Spinal Muscular Atrophy: Fractures

Poor bone health is a consequence of Spinal Muscular Atrophy (SMA). Bone mineral density is significantly reduced1,2 in up to 50% of patients with SMA.3 Immobility and muscle weakness in SMA are significant risk factors for low bone mineralization, but bone density is not directly correlated with severity of patients’ weakness.3 Animal models suggest that the loss of SMN protein underlying SMA may also directly impair the bone remodeling process.4 Dietary deficiencies can also create osteopenia; vitamin D and calcium intake were below recommended levels in over half of patients with SMA in one published investigation.5

The combination of low mobility, osteoporosis, and low vitamin D levels increases the risk of fractures in SMA.6 A consortium of SMA experts recommends prevention of fractures through a comprehensive bone health program including optimized nutrition (sufficient calcium and vitamin D), physical therapy to avoid disuse, monitoring of bone density with imaging, and obtaining regular vitamin D serum levels.6

Recent investigations report incidence of fractures in SMA types 1-3 ranges from 20%4 to 38%3 patients. Fractures occur most often in the femur of SMA patients.3,4 Falls are a common precipitant of fractures, but fractures can occur after mild trauma or even spontaneously in patients with SMA.4 Treatment recommendations vary depending on the patient’s mobility. If a patient is not ambulatory, closed cast immobilization is sufficient for most fractures, but prolonged casting should be avoided because it can promote further muscle atrophy and osteoporosis.6 Experts advise that ambulatory patients with lower extremity fractures benefit from surgical stabilization as do non-ambulatory patients with hip fractures.6

References

1. Moore GE, Lindenmayer AW, McConchie GA, et al. Describing nutrition in spinal muscular atrophy: A systematic review. Neuromuscul Disord. Jul 2016;26(7):395-404.

2. Poruk KE, Davis RH, Smart AL, et al. Observational study of caloric and nutrient intake, bone density, and body composition in infants and children with spinal muscular atrophy type I. Neuromuscul Disord. Nov 2012;22(11):966-973.

3. Wasserman HM, Hornung LN, Stenger PJ, et al. Low bone mineral density and fractures are highly prevalent in pediatric patients with spinal muscular atrophy regardless of disease severity.

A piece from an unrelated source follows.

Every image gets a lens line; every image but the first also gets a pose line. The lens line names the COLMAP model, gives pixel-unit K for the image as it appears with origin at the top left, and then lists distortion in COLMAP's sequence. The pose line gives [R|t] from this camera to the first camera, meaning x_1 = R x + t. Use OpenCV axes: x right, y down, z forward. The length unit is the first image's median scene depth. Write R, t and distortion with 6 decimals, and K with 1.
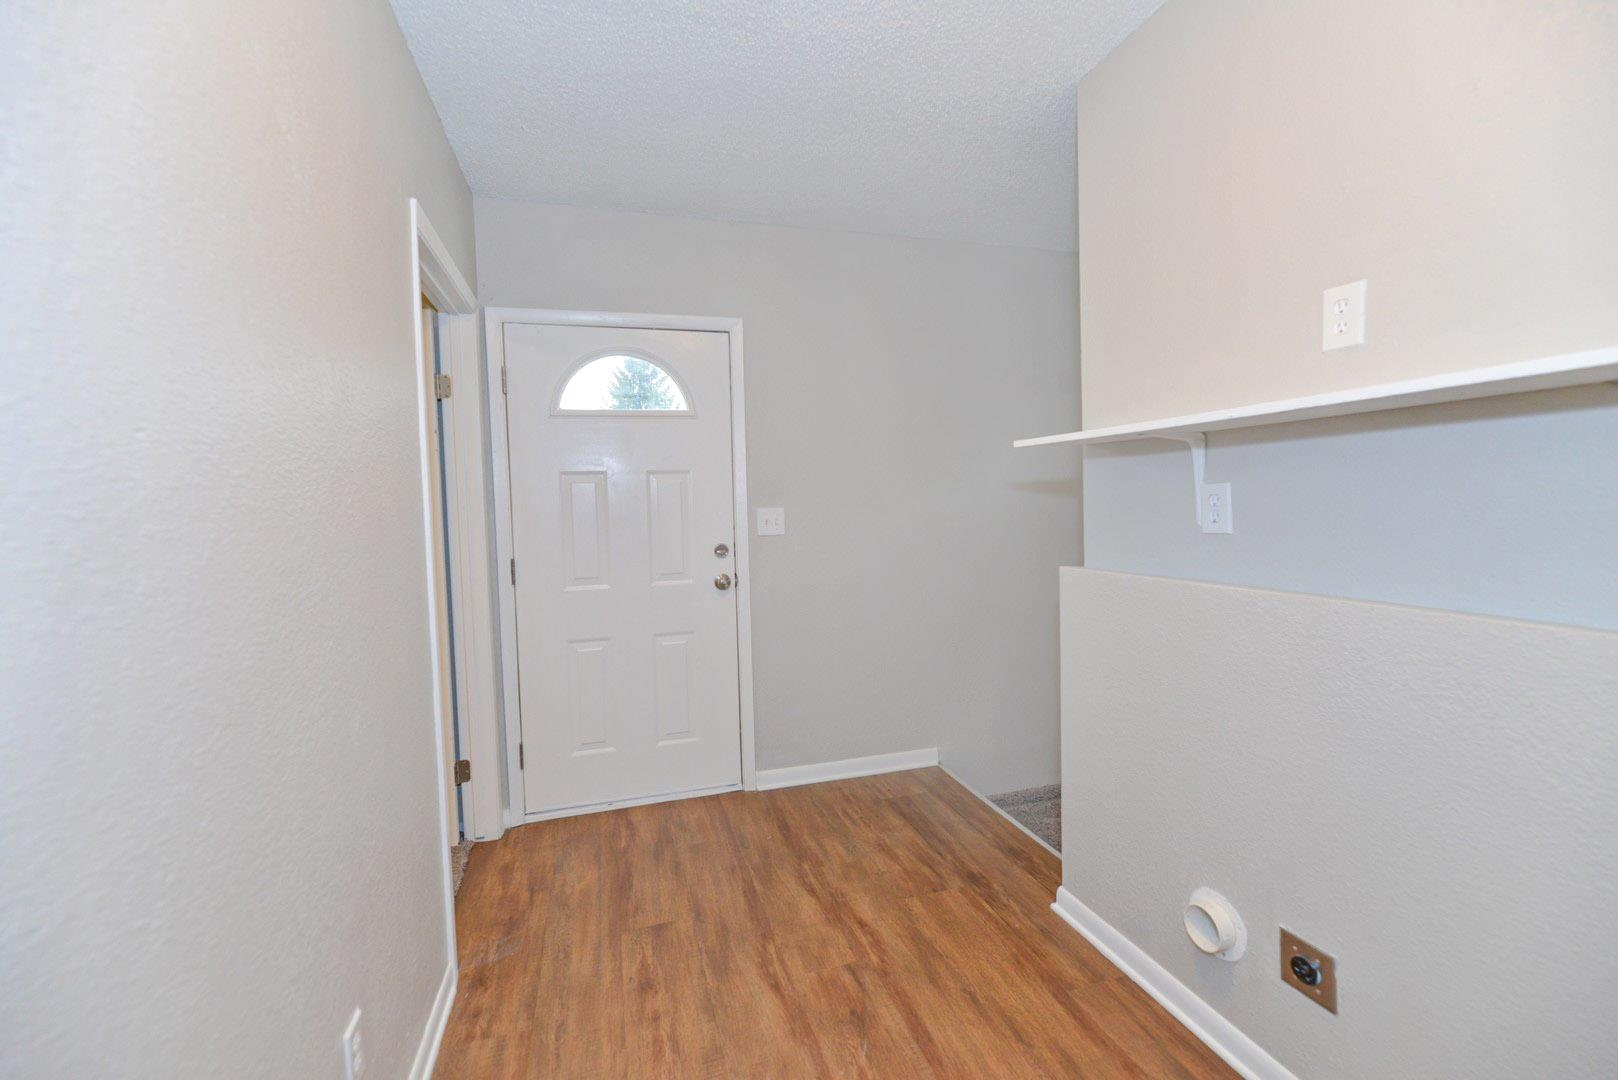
lens RADIAL K [[670.1, 0, 809.0], [0, 670.1, 541.2], [0, 0, 1]] dist [-0.004555, -0.000166]
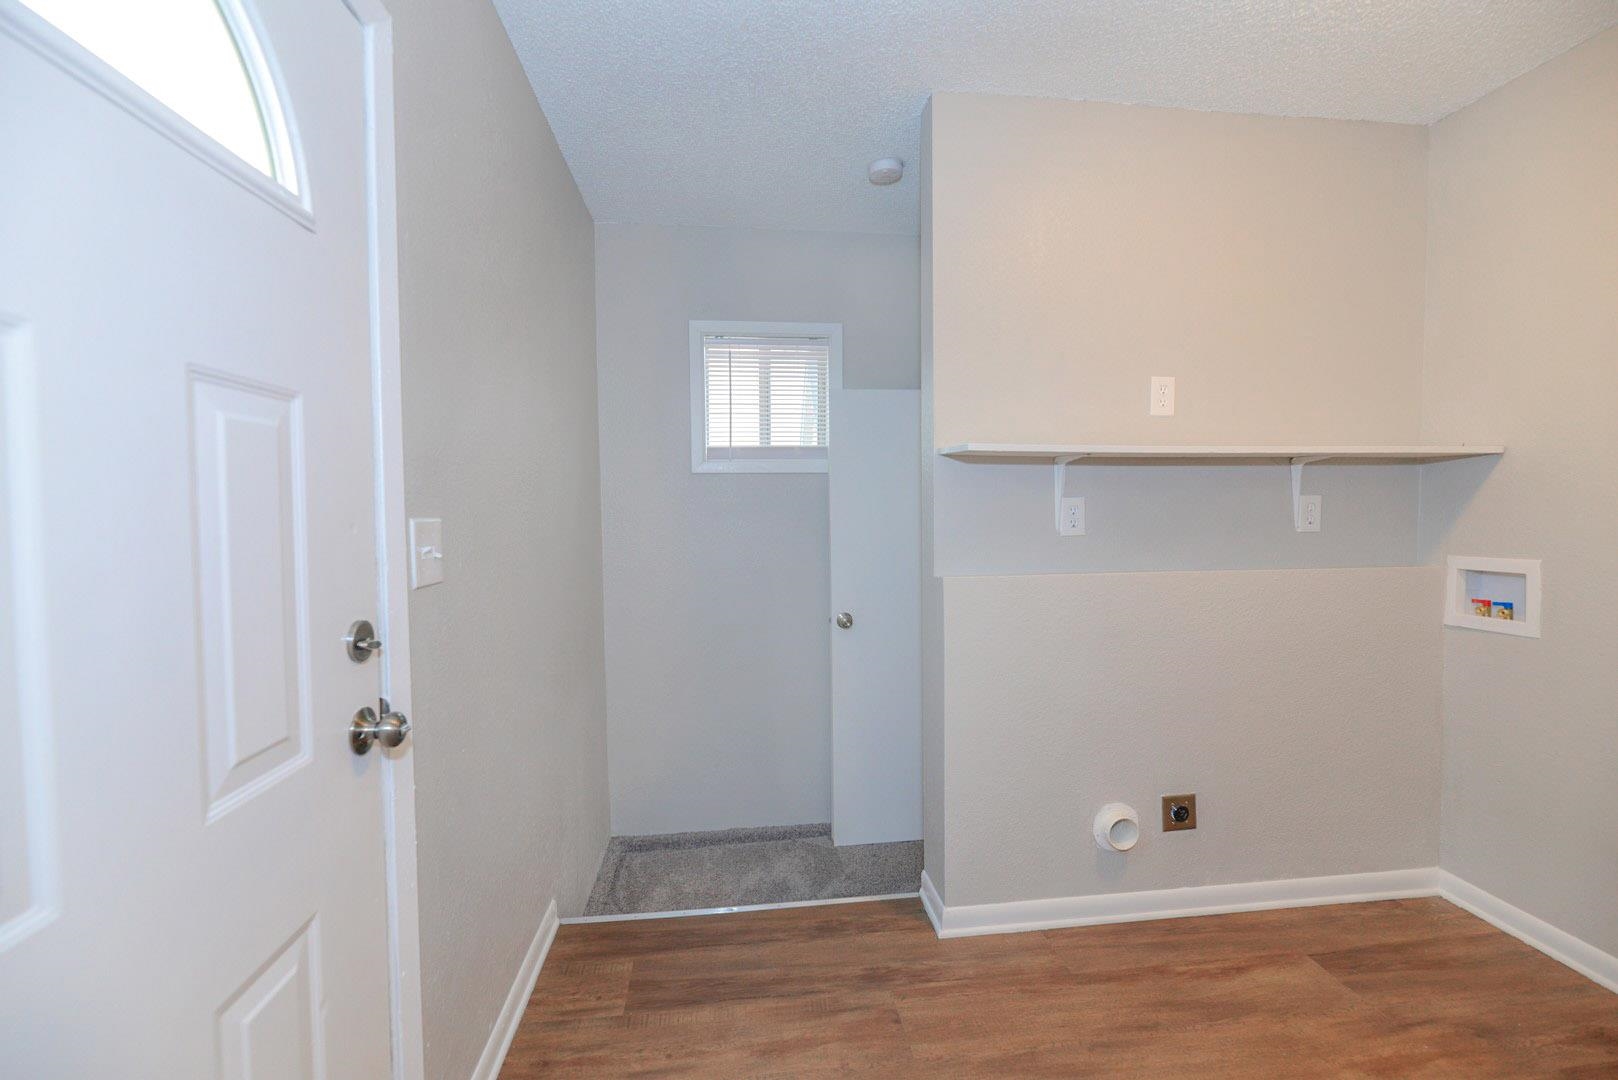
lens RADIAL K [[670.1, 0, 810.9], [0, 670.1, 536.2], [0, 0, 1]] dist [-0.004555, -0.000166]
pose [[0.175338, -0.025657, 0.984174, -0.586047], [0.053384, 0.998437, 0.016518, -0.045840], [-0.983060, 0.049643, 0.176434, 0.980342]]
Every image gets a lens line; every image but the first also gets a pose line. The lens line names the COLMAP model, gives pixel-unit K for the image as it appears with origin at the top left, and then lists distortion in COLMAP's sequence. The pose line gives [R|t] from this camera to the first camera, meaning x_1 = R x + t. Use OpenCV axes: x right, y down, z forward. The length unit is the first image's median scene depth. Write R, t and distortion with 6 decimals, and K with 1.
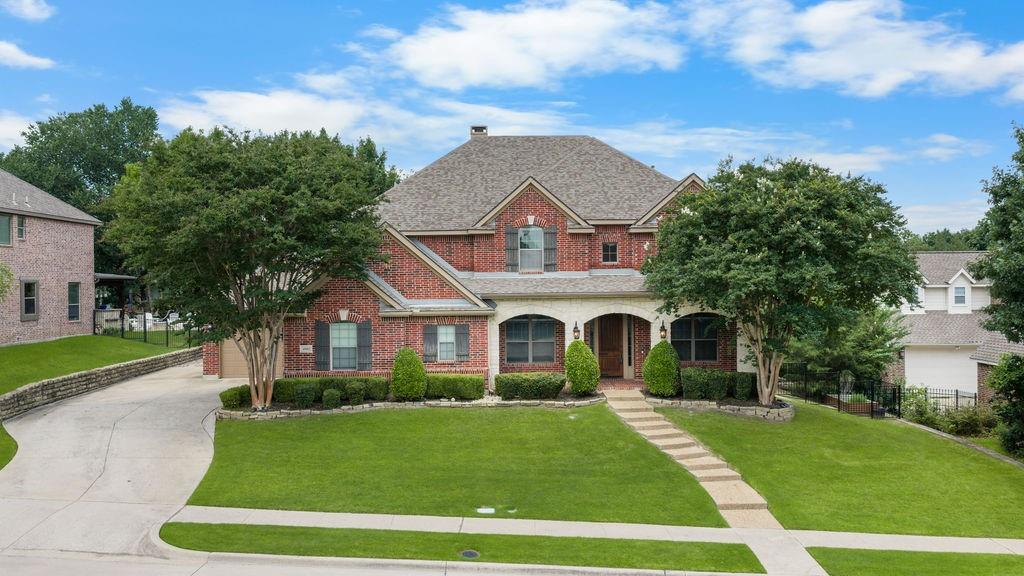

Neuromuscul Disord. Apr 2017;27(4):331-337.

4. Vai S, Bianchi ML, Moroni I, et al. Bone and Spinal Muscular Atrophy. Bone. Oct 2015;79:116-120.

5. Martinez EE, Quinn N, Arouchon K, et al. Comprehensive nutritional and metabolic assessment in patients with spinal muscular atrophy: Opportunity for an individualized approach. Neuromuscul Disord. Jun 2018;28(6):512-519.

6. Mercuri E, Finkel RS, Muntoni F, et al. Diagnosis and management of spinal muscular atrophy: Part 1: Recommendations for diagnosis, rehabilitation, orthopedic and nutritional care. Neuromuscul Disord. Feb 2018;28(2):103-115.